Unfortunately, I got in the way of that sword. It went right down the side of my head and sliced off my ear. I closed my eyes and fell to my knees holding the side of my head. Blood was gushing everywhere. The pain was searing; it ran down the side of my head and into my chest. Everything started to go black. The sounds of shouting and the clamour of arms grew suddenly distant. It was as if I had been cut off from the world. I knew I was fainting.
Then, as suddenly as the pain had started, it stopped. I felt a warmth on the side of my head and a peaceful presence radiated through my whole being. I opened my eyes and looked up. Someone was touching the side of my head. Our eyes met and I knew it was the man we had come to arrest. I looked into his eyes and felt I was falling into a deep well of compassion.
He took his hand from my head and reached out to help me to my feet.
The soldiers rushed forward. They bound him and dragged him away. I was stunned. The silence of the garden surrounded me. There was only the discordant sound of marching feet and clanging armour as the soldiers marched away with their prey. Jesus’ followers must have all fled when they saw me fall. It was quiet. I was alone.

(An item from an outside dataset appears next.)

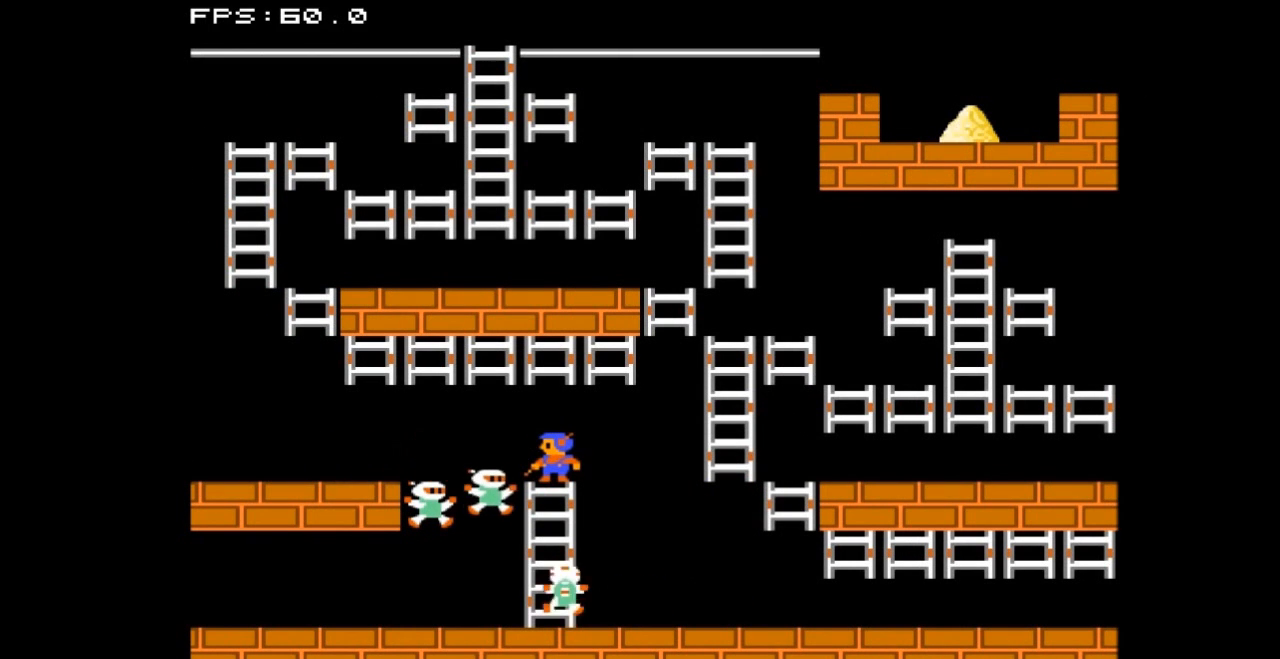
{"buttons": ["DPAD_LEFT"], "events": [[100, "DPAD_LEFT", "down"]]}
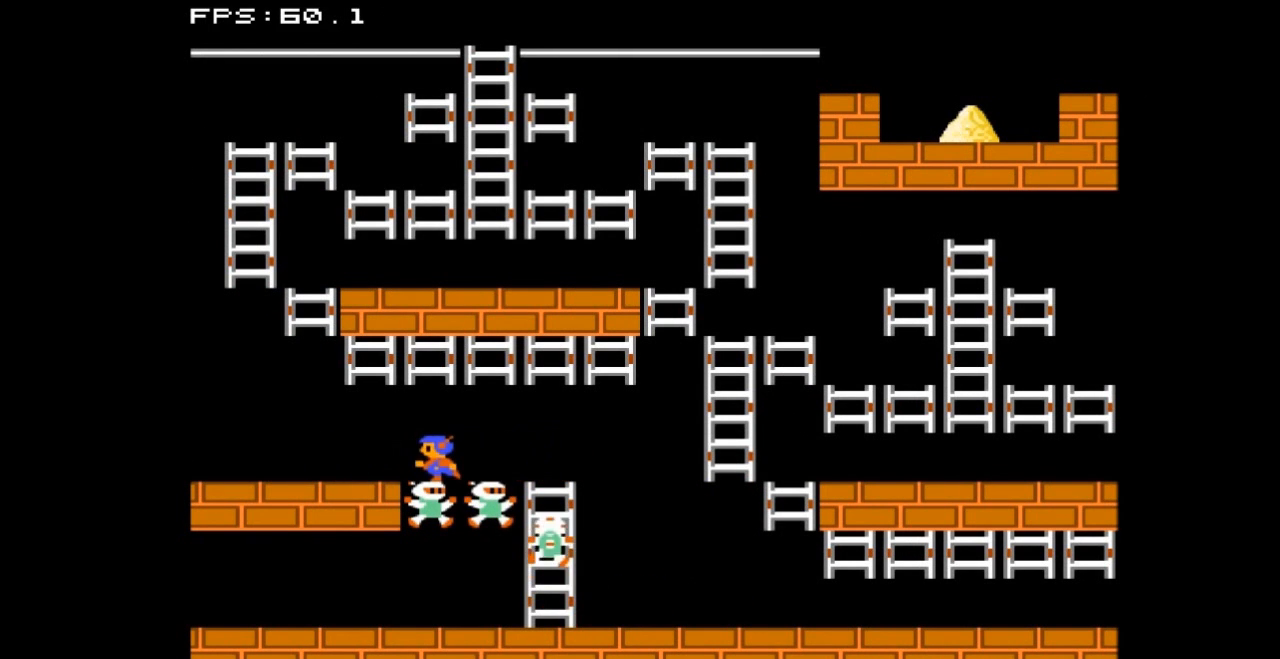
{"buttons": ["DPAD_LEFT"], "events": []}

I reached up to the side of my head. My ear was there perfectly intact. The only sign there had ever been a wound was the blood drying on my cloak.
I have never forgotten that day. They executed the one who healed me.
I had to return to my employer. I still work for Caiaphas. I have never told him about what happened that night in the garden. He would call me a fool and beat me. But I carry the vision of those eyes deep in my heart. I feel in some strange way that one day I will see those eyes again. And, although I am still a slave, I experience a freedom that no high priest can ever take away.